### [Excerpted data]
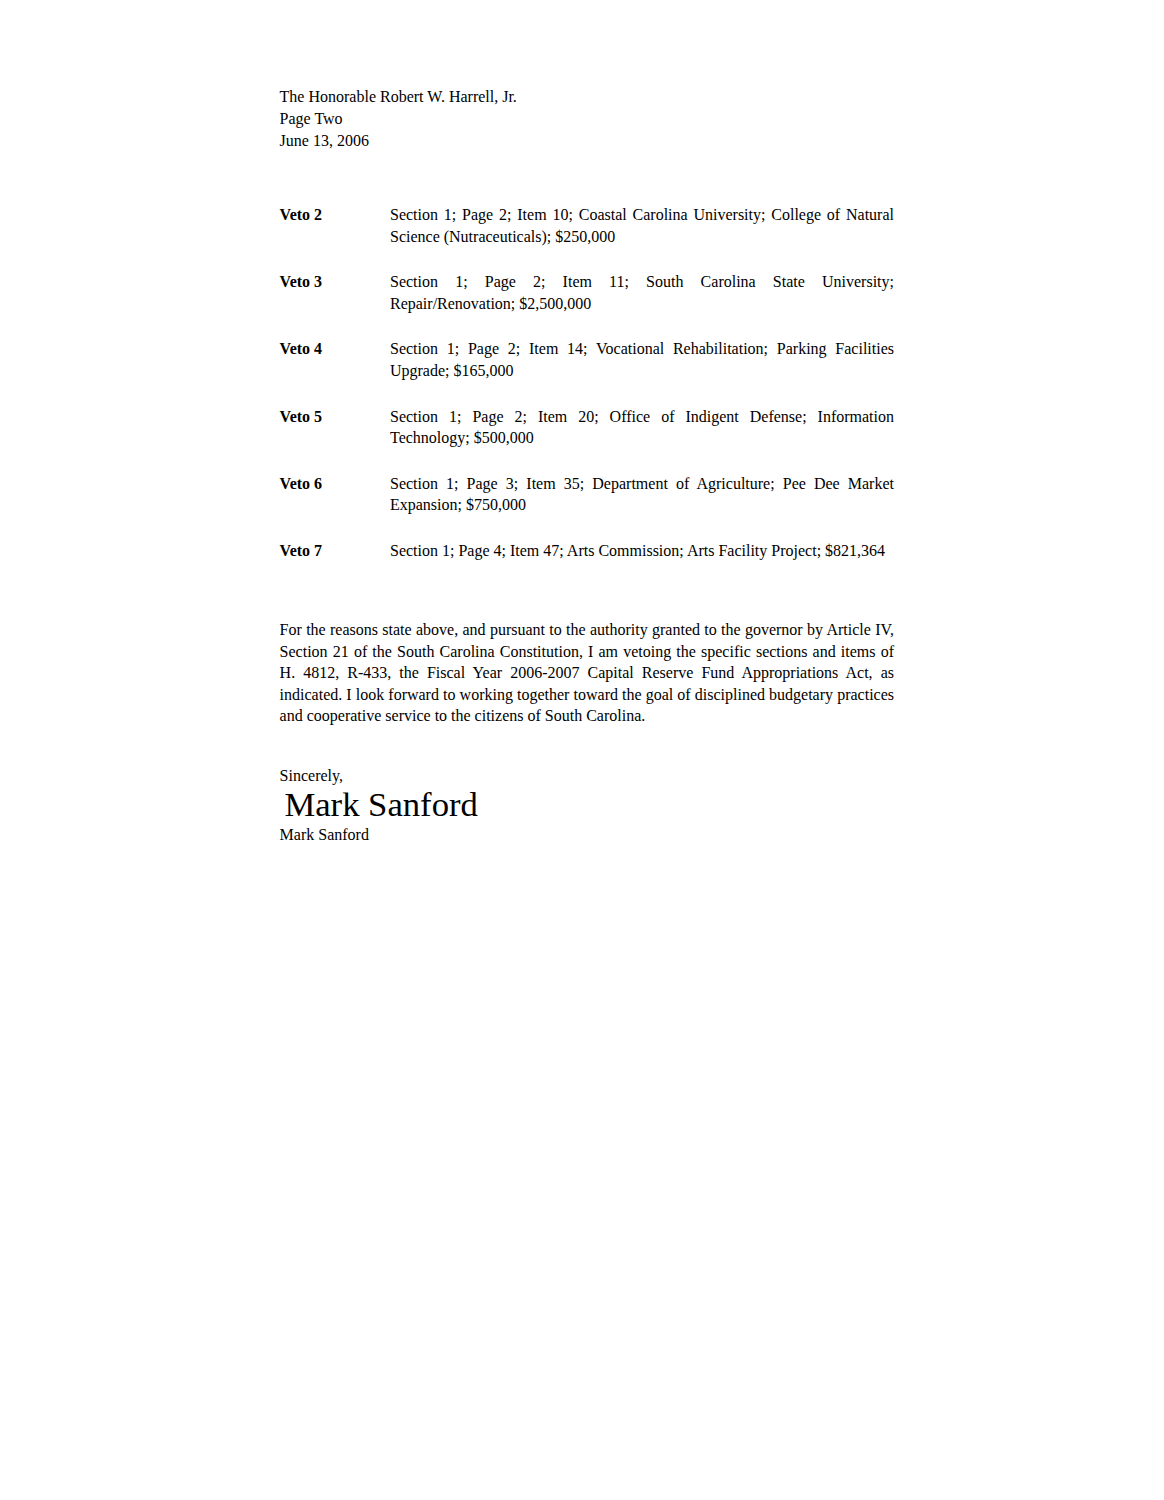The Honorable Robert W. Harrell, Jr.
Page Two
June 13, 2006
| Veto 2 | Section 1; Page 2; Item 10; Coastal Carolina University; College of Natural Science (Nutraceuticals); $250,000 |
| Veto 3 | Section 1; Page 2; Item 11; South Carolina State University; Repair/Renovation; $2,500,000 |
| Veto 4 | Section 1; Page 2; Item 14; Vocational Rehabilitation; Parking Facilities Upgrade; $165,000 |
| Veto 5 | Section 1; Page 2; Item 20; Office of Indigent Defense; Information Technology; $500,000 |
| Veto 6 | Section 1; Page 3; Item 35; Department of Agriculture; Pee Dee Market Expansion; $750,000 |
| Veto 7 | Section 1; Page 4; Item 47; Arts Commission; Arts Facility Project; $821,364 |
For the reasons state above, and pursuant to the authority granted to the governor by Article IV, Section 21 of the South Carolina Constitution, I am vetoing the specific sections and items of H. 4812, R-433, the Fiscal Year 2006-2007 Capital Reserve Fund Appropriations Act, as indicated. I look forward to working together toward the goal of disciplined budgetary practices and cooperative service to the citizens of South Carolina.
Sincerely,
Mark Sanford
Mark Sanford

### [Task to complete]
Starting at the line that contains "Technology; $500,000 |", write out every line through the last one in the data above, exactly as it stands.

### [Answer to the problem]
| Veto 5 | Section 1; Page 2; Item 20; Office of Indigent Defense; Information Technology; $500,000 |
| Veto 6 | Section 1; Page 3; Item 35; Department of Agriculture; Pee Dee Market Expansion; $750,000 |
| Veto 7 | Section 1; Page 4; Item 47; Arts Commission; Arts Facility Project; $821,364 |
For the reasons state above, and pursuant to the authority granted to the governor by Article IV, Section 21 of the South Carolina Constitution, I am vetoing the specific sections and items of H. 4812, R-433, the Fiscal Year 2006-2007 Capital Reserve Fund Appropriations Act, as indicated. I look forward to working together toward the goal of disciplined budgetary practices and cooperative service to the citizens of South Carolina.
Sincerely,
Mark Sanford
Mark Sanford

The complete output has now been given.